Bouncing bouncy particle papers

Posted in Books, pictures, Statistics, University life with tags , , , , on July 27, 2017 by xi'an

Yesterday, two papers on bouncy particle samplers simultaneously appeared on arXiv, arxiv:1707.05200 by Chris Sherlock and Alex Thiery, and arxiv:1707.05296 by Paul Vanetti, Alexandre Bouchard-Côté, George Deligiannidis, and Arnaud Doucet. As a coordinated move by both groups of authors who had met the weeks before at the Isaac Newton Institute in Cambridge.

The paper by Sherlock and Thiery, entitled a discrete bouncy particle sampler, considers a delayed rejection approach that only requires point-wise evaluations of the target density. The delay being into making a speed flip move after a proposal involving a flip in the speed and a drift in the variable of interest is rejected. To achieve guaranteed ergodicity, they add a random perturbation as in our recent paper, plus another perturbation based on a Brownian argument. Given that this is a discretised version of the continuous-time bouncy particle sampler, the discretisation step δ need be calibrated. The authors follow a rather circumvoluted argument to argue in favour of seeking a maximum number of reflections (for which I have obviously no intuition). Overall, I find it hard to assess how much of an advance this is, even when simulations support the notion of a geometric convergence.

“Our results provide a cautionary example that in certain high-dimensional scenarios, it is still preferable to perform refreshment even when randomized bounces are used.” Vanetti et al.

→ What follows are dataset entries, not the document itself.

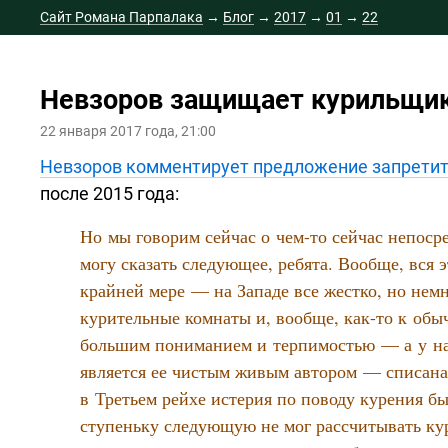
Сайт Романа Парпалака
→
Блог
→
2017
→
01
→
22
Невзоров защищает курильщи
22 января 2017 года, 21:00
Невзоров комментирует предложение запретит
после 2015 года:
Но мы говорим сейчас о
чем-то
сейчас непоср
могу сказать следующее, ребята. Вообще, вся э
крайней мере — на Западе все жестко, но нем
курительные комнаты и, вообще,
как-то
к обыч
большим пониманием и терпимостью — а у нас
является ее чистым живым автором — списана, 
в Третьем рейхе истерия по поводу курения б
ступеньку следующую не мог рассчитывать к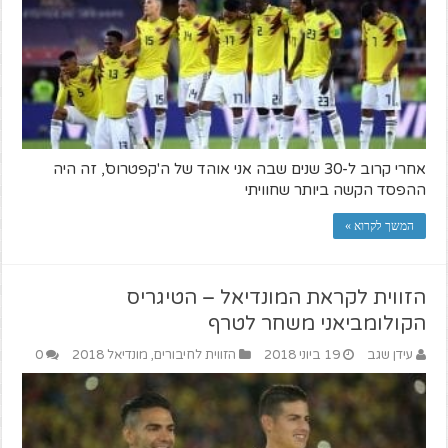
אחרי קרוב ל-30 שנים שבה אני אוהד של ה'קפטרוס', זה היה
ההפסד הקשה ביותר שחוויתי
המשך לקרוא »
הזווית לקראת המונדיאל – הטיגריס
הקולומביאני משחר לטרף
עידן שגב
19 ביוני 2018
הזווית לחיבורים
,
מונדיאל 2018
0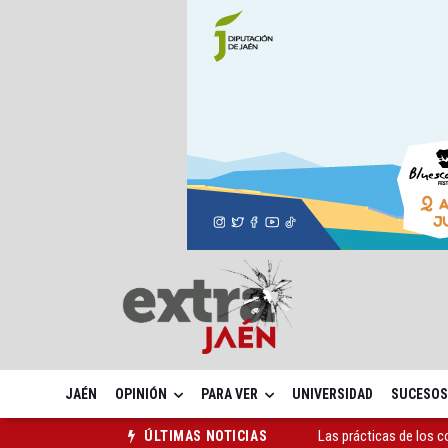
JAÉN
OPINIÓN
PARA VER
UNIVERSIDAD
SUCESOS
Las prácticas de los 
ÚLTIMAS NOTICIAS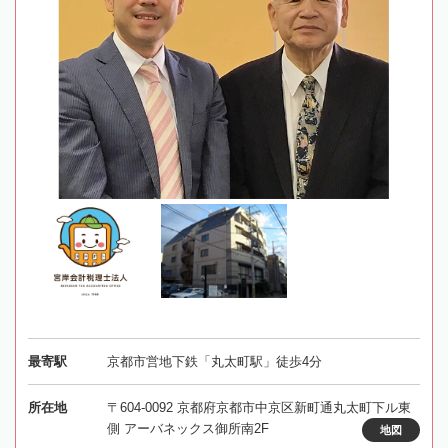
最寄駅
京都市営地下鉄「丸太町駅」徒歩4分
所在地
〒604-0092 京都府京都市中京区新町通丸太町下ル東
側 アーバネックス御所南2F
地図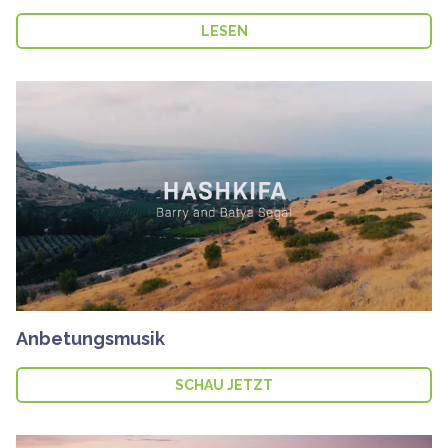
LESEN
Anbetungsmusik
SCHAU JETZT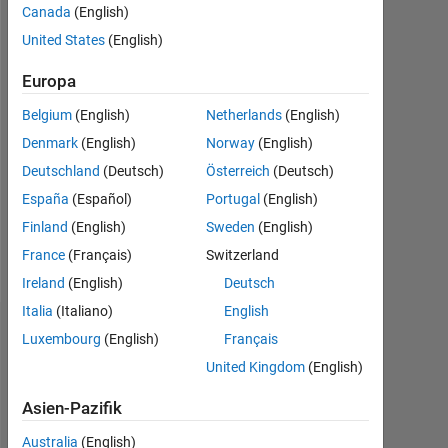
Canada
(English)
Following:
United States
(English)
0
Europa
Follow
Belgium
(English)
Netherlands
(English)
Denmark
(English)
Norway
(English)
Nachricht
Deutschland
(Deutsch)
Österreich
(Deutsch)
http://sites.google.com/site/chumerin/
Professional
España
(Español)
Portugal
(English)
Interests:
Finland
(English)
Sweden
(English)
Computer
France
(Français)
Switzerland
Vision,
Mehr
Machine
Ireland
(English)
Deutsch
anzeigen
Learning,
Italia
(Italiano)
English
GPU
Abzeichen
Luxembourg
(English)
Français
programming,
Brain-
United Kingdom
(English)
Nikolay
Computer
Chumerin's
Interfacing
Asien-Pazifik
Abzeichen
(BCI)
Australia
(English)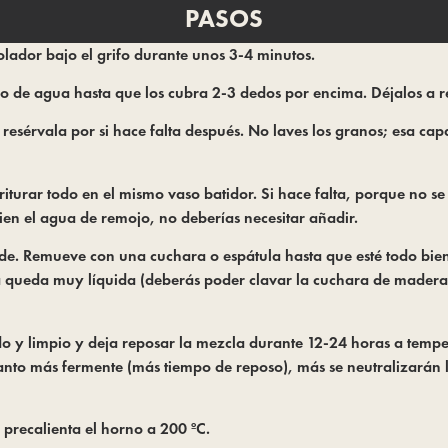
PASOS
olador bajo el grifo durante unos 3-4 minutos.
alo de agua hasta que los cubra 2-3 dedos por encima. Déjalos a 
 resérvala por si hace falta después. No laves los granos; esa cap
riturar todo en el mismo vaso batidor. Si hace falta, porque no s
bien el agua de remojo, no deberías necesitar añadir.
de. Remueve con una cuchara o espátula hasta que esté todo bie
masa queda muy líquida (deberás poder clavar la cuchara de madera
do y limpio y deja reposar la mezcla durante 12-24 horas a tem
anto más fermente (más tiempo de reposo), más se neutralizarán lo
precalienta el horno a 200 ºC.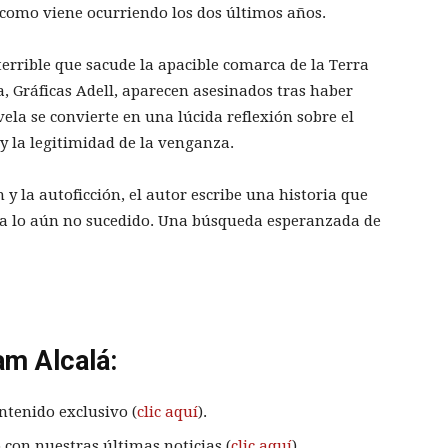
 como viene ocurriendo los dos últimos años.
terrible que sacude la apacible comarca de la Terra
, Gráficas Adell, aparecen asesinados tras haber
vela se convierte en una lúcida reflexión sobre el
a y la legitimidad de la venganza.
 y la autoficción, el autor escribe una historia que
ia lo aún no sucedido. Una búsqueda esperanzada de
am Alcalá:
ntenido exclusivo (
clic aquí
).
 con nuestras últimas noticias (
clic aquí
).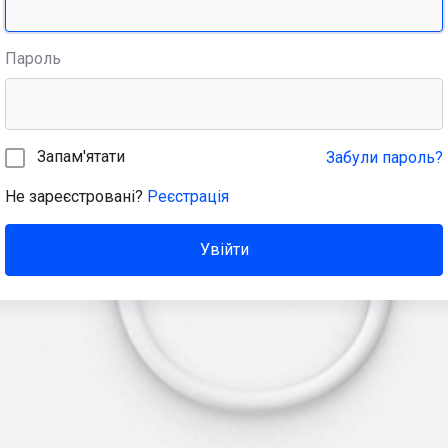
Пароль
Запам'ятати
Забули пароль?
Не зареєстровані?
Реєстрація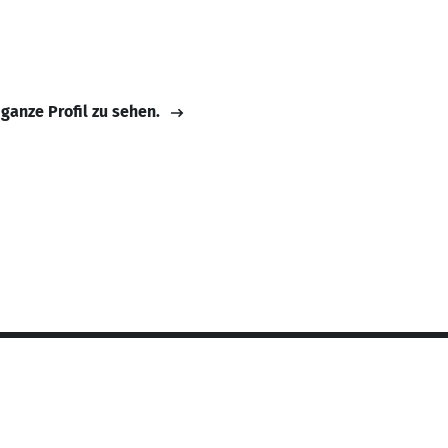
 ganze Profil zu sehen.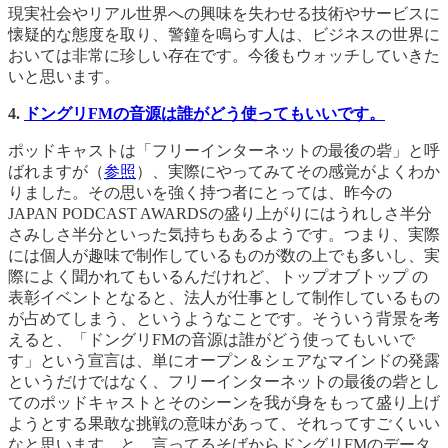
現実社会やリアル世界への興味を失わせる技術やサービスに
懐疑的な態度を取り、警鐘を鳴らす人は、ビジネスの世界に
おいては非常に珍しい存在です。今後もウォッチしていきた
いと思います。
4.
ドングリFMの音源は誰がどう使ってもいいです。
ポッドキャストは「フリーインターネットの最後の砦」と呼
ばれますが（
参照
）、実際にやってみてその感覚がよくわか
りました。その思いを強く持つ者にとっては、昨今の
JAPAN PODCAST AWARDSの盛り上がりにはうれしさ半分
さみしさ半分といった気持ちもあるようです。つまり、実際
には個人が趣味で制作しているものが数の上でも多いし、実
際によく聞かれてもいるんだけれど、トップオブトップ の
表彰イベントとなると、法人が仕事として制作しているもの
が占めてしまう、というようなことです。そういう背景を考
えると、「ドングリFMの音源は誰がどう使ってもいいで
す」という宣言は、単にオープン＆シェアなマインドの発露
というだけではなく、フリーインターネットの最後の砦とし
てのポッドキャストとそのシーンを我が身をもって盛り上げ
ようとする果敢な挑戦の意味があって、それってすごくいい
なと思います。と、言ってるそばからドングリFMのデータ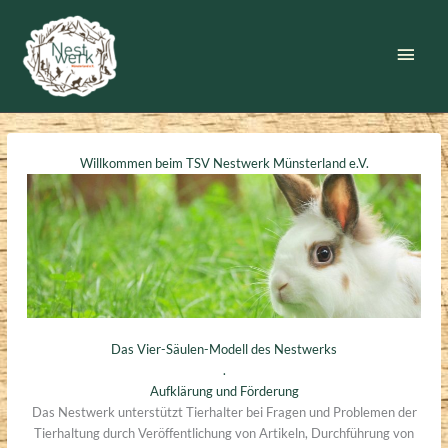
Zum
Inhalt
Haup
springen
Willkommen beim TSV Nestwerk Münsterland e.V.
Das Vier-Säulen-Modell des Nestwerks
.
Aufklärung und Förderung
Das Nestwerk unterstützt Tierhalter bei Fragen und Problemen der
Tierhaltung durch Veröffentlichung von Artikeln, Durchführung von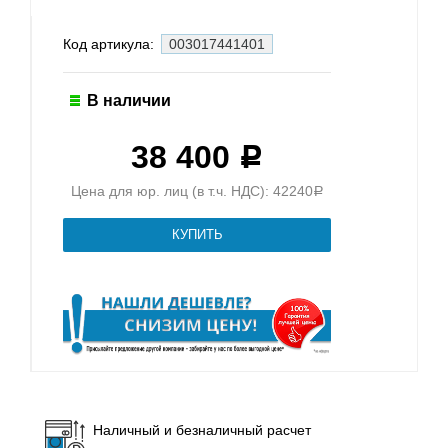
Код артикула:
003017441401
В наличии
38 400
Р
Цена для юр. лиц (в т.ч. НДС): 42240
Р
Наличный и безналичный расчет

The paper by Paul Vanetti and co-authors has a much more ambitious scale in that it unifies most of the work done so far in this area and relates piecewise deterministic processes, Hamiltonian Monte Carlo, and discrete versions, containing on top fine convergence results. The main idea is to improve upon the existing deterministic methods by taking (more) into account the target density. Hence the use of a bouncy particle sampler associated with the Hamiltonian (as in HMC). This borrows from an earlier slice sampler idea of Iain Murray, Ryan Adams, and David McKay (AISTATS 2010), exploiting an exact Hamiltonian dynamics for an approximation to the true target to explore its support. Except that bouncing somewhat avoids the slice step. The [eight] discrete bouncy particle particle samplers derived from this framework are both correct against the targeted distribution and do not require the simulation of event times. The paper distinguishes between global and local versions, the later exploiting conditional independence properties in the (augmented) target. Which sounds like a version of multiple slice sampling.